Prescribing safety

Mieux prescrire les médicaments d'ordonnance

2 mai 2007
Chaque année, près de trois quarts de million de Canadiens sont hospitalisés après avoir pris des médicaments d’ordonnance. En fait, au pays, la moitié des décès évitables serait attribuable aux effets secondaires de médicaments d’ordonnance.
 

Surdoses, réactions allergiques et interactions médicamenteuses indésirables, voilà quelques-uns des problèmes qui intéressent la Dre Robyn Tamblyn, épidémiologiste au Centre universitaire de santé McGill.

Tamblyn a mis au point un système qui permet aux médecins d’établir et de transmettre leurs ordonnances vers une base de données centrale à l’aide d’un ordinateur de poche. Les patients présentent ensuite un numéro de code à leur pharmacien qui n’a plus qu’à télécharger l’ordonnance électronique. Cette façon de faire permet non seulement d’éviter les erreurs dues aux écritures indéchiffrables mais, surtout, de conserver toutes les ordonnances d’un patient dans une base de données centrale et d’y accéder au besoin — ce qui élimine les possibilités de surdoses ou d’ordonnances contradictoires. Et ce n’est que la pointe de l’iceberg.

En tant que professionnelle de la santé ayant à coeur la qualité des soins, Robyn Tamblyn veut également changer la façon dont la recherche médicale est mise en œuvre. Elle travaille actuellement à mettre au point un concept qui réduirait les délais d’application des résultats de la recherche. Aujourd’hui, les médecins doivent attendre les travaux des chercheurs pour connaître la réaction des patients aux médicaments. Grâce à un système automatisé, les réactions médicamenteuses pourraient être suivies en temps réel. Cette innovation permettrait aux médecins d’adapter sur-le-champ leur gestion des médicaments. Le même système pourrait aussi servir à déceler les épidémies émergentes et à alerter les professionnels de la santé avant toute propagation.

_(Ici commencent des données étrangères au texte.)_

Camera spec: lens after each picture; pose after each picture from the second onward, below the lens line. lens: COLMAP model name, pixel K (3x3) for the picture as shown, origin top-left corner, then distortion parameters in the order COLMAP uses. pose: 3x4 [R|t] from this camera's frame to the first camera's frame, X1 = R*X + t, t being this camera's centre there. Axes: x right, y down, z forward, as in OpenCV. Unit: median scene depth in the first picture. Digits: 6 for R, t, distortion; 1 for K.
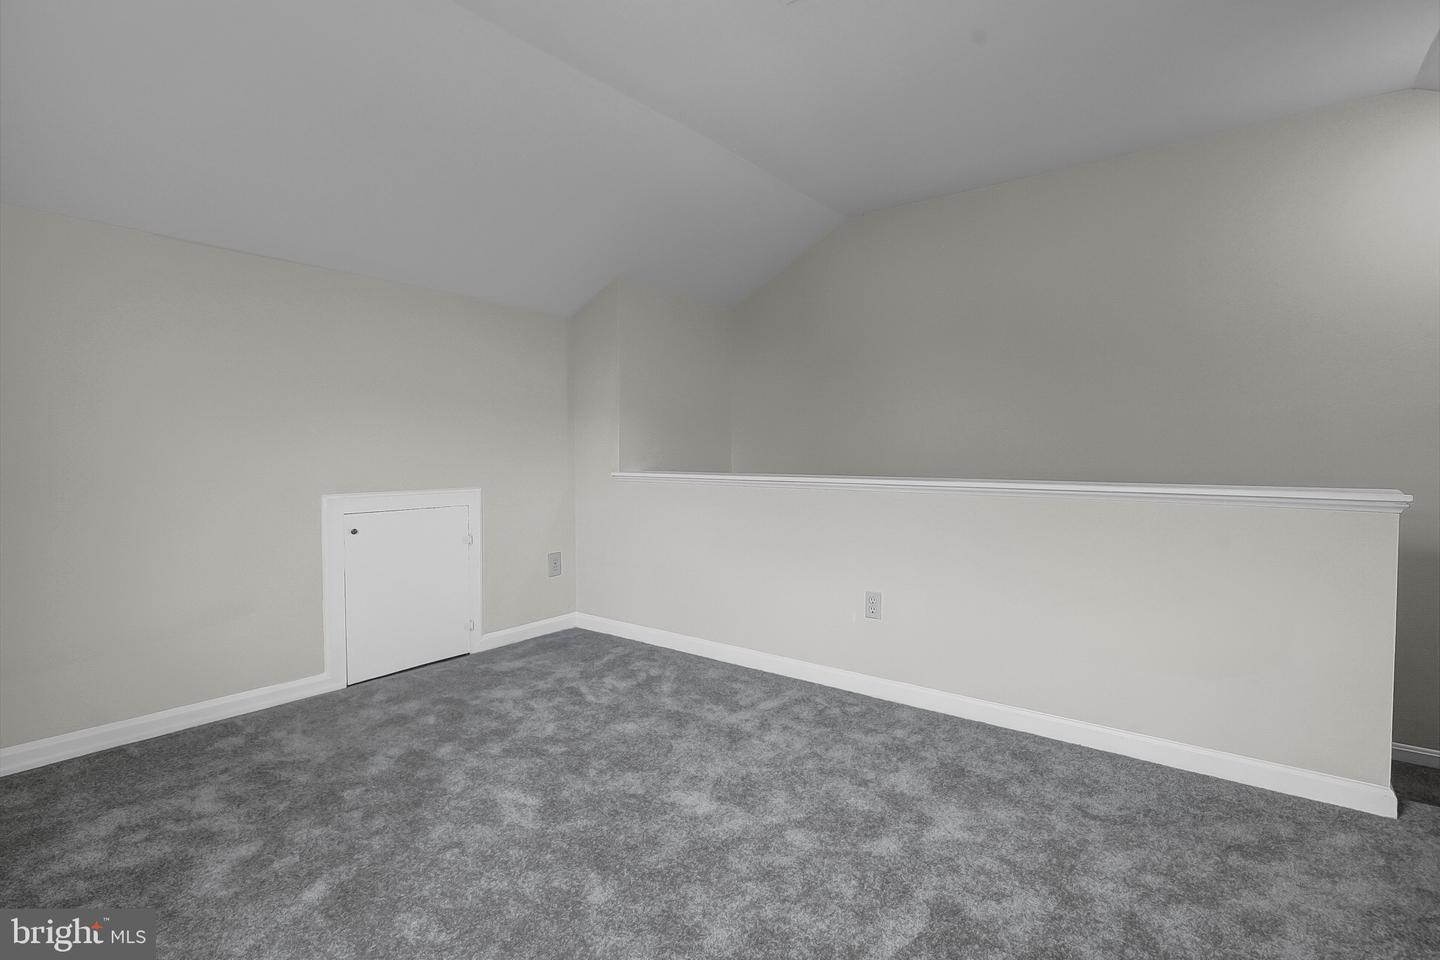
lens RADIAL K [[707.9, 0, 713.9], [0, 707.9, 474.8], [0, 0, 1]] dist [-0.014292, 0.008157]
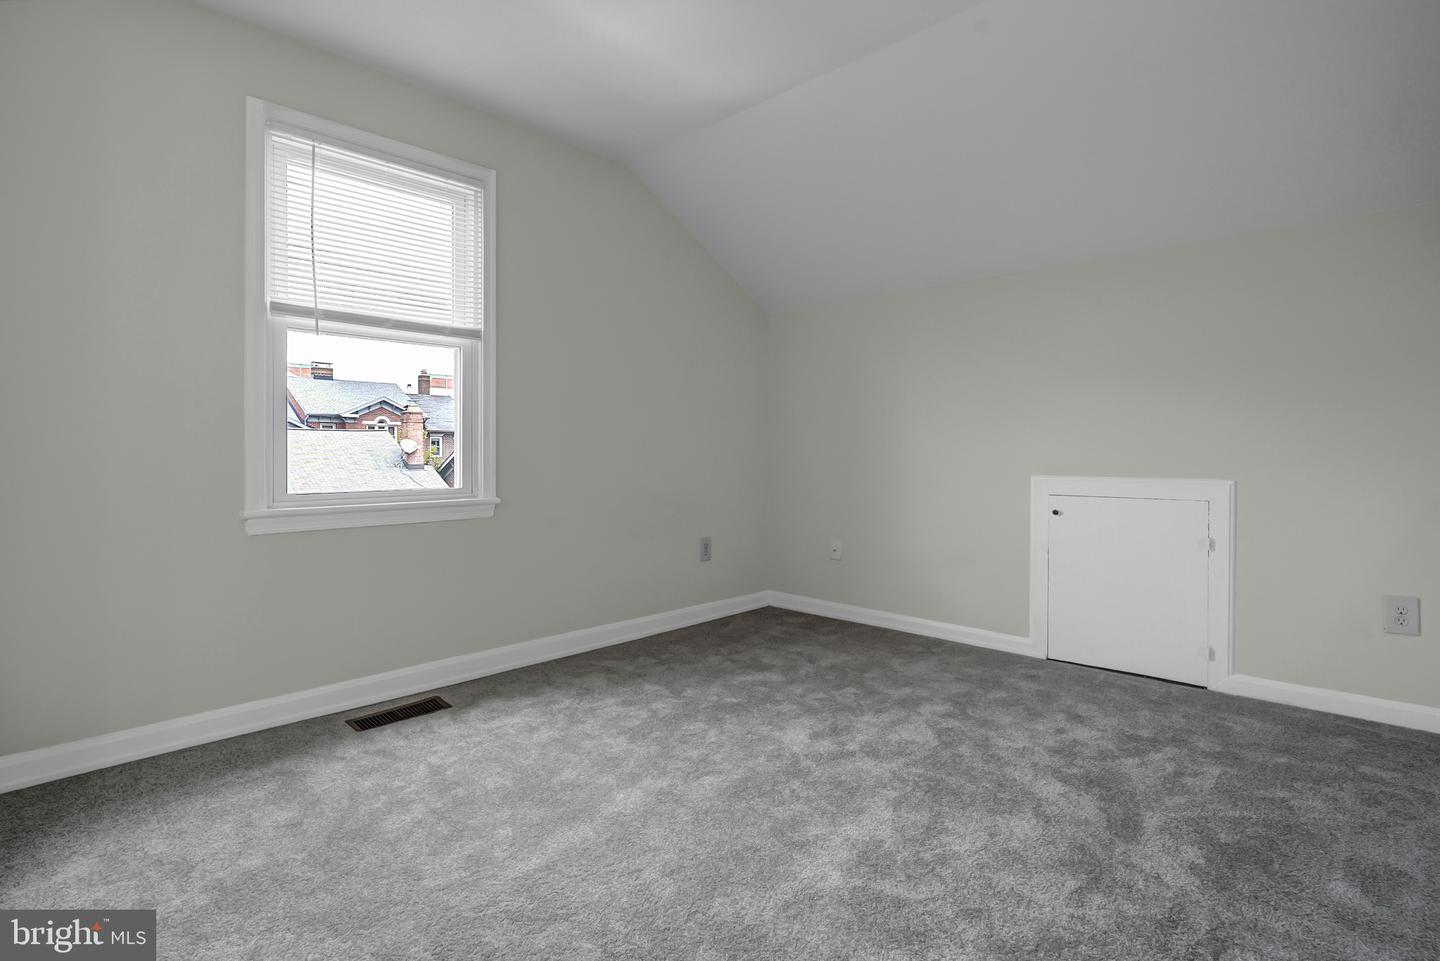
lens RADIAL K [[707.9, 0, 682.3], [0, 707.9, 450.9], [0, 0, 1]] dist [-0.014292, 0.008157]
pose [[-0.143981, 0.002834, -0.989576, 0.611238], [-0.028945, 0.999556, 0.007074, -0.001892], [0.989157, 0.029662, -0.143835, 0.615672]]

La Dre Tamblyn indique que cette technologie aurait été difficile à imaginer il y a 10 ans. C’est grâce à la disponibilité d’un vaste entrepôt de données et aux réseaux informatiques haute vitesse qu’elle a pu attirer une équipe de spécialistes multidisciplinaires qui l’a aidée à concrétiser ses idées avant-gardistes. « En fin de compte, ce que je veux c’est redonner le contrôle à l’équipe de soins et aux patients. Plus nous avons d’information et plus nous l’avons rapidement, plus nous pouvons améliorer nos soins de santé », fait valoir la scientifique.